WORK ITEM
Each entry here is to be restated word for word.

═══ PROVIDED DATA ═══

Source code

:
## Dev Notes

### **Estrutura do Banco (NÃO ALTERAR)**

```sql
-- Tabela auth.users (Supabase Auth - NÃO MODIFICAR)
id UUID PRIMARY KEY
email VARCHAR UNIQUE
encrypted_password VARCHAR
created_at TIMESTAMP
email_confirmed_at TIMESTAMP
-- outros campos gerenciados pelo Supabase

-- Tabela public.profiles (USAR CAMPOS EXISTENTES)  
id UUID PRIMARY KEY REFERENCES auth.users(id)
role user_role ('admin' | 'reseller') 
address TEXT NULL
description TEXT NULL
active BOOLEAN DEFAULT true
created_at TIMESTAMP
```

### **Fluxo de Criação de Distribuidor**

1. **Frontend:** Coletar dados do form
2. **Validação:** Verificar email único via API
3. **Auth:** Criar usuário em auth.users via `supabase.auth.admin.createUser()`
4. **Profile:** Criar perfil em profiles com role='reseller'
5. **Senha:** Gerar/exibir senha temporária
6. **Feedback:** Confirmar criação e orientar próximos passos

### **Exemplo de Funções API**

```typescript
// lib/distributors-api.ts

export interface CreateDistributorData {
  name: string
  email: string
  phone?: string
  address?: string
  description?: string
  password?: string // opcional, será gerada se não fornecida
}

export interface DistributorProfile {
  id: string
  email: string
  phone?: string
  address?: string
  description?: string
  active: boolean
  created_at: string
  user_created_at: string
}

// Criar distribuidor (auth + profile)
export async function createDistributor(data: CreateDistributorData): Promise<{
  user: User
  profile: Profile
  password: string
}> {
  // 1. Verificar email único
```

═══

OUTPUT FOR THIS TASK
Source code

:
## Dev Notes

### **Estrutura do Banco (NÃO ALTERAR)**

```sql
-- Tabela auth.users (Supabase Auth - NÃO MODIFICAR)
id UUID PRIMARY KEY
email VARCHAR UNIQUE
encrypted_password VARCHAR
created_at TIMESTAMP
email_confirmed_at TIMESTAMP
-- outros campos gerenciados pelo Supabase

-- Tabela public.profiles (USAR CAMPOS EXISTENTES)  
id UUID PRIMARY KEY REFERENCES auth.users(id)
role user_role ('admin' | 'reseller') 
address TEXT NULL
description TEXT NULL
active BOOLEAN DEFAULT true
created_at TIMESTAMP
```

### **Fluxo de Criação de Distribuidor**

1. **Frontend:** Coletar dados do form
2. **Validação:** Verificar email único via API
3. **Auth:** Criar usuário em auth.users via `supabase.auth.admin.createUser()`
4. **Profile:** Criar perfil em profiles com role='reseller'
5. **Senha:** Gerar/exibir senha temporária
6. **Feedback:** Confirmar criação e orientar próximos passos

### **Exemplo de Funções API**

```typescript
// lib/distributors-api.ts

export interface CreateDistributorData {
  name: string
  email: string
  phone?: string
  address?: string
  description?: string
  password?: string // opcional, será gerada se não fornecida
}

export interface DistributorProfile {
  id: string
  email: string
  phone?: string
  address?: string
  description?: string
  active: boolean
  created_at: string
  user_created_at: string
}

// Criar distribuidor (auth + profile)
export async function createDistributor(data: CreateDistributorData): Promise<{
  user: User
  profile: Profile
  password: string
}> {
  // 1. Verificar email único
```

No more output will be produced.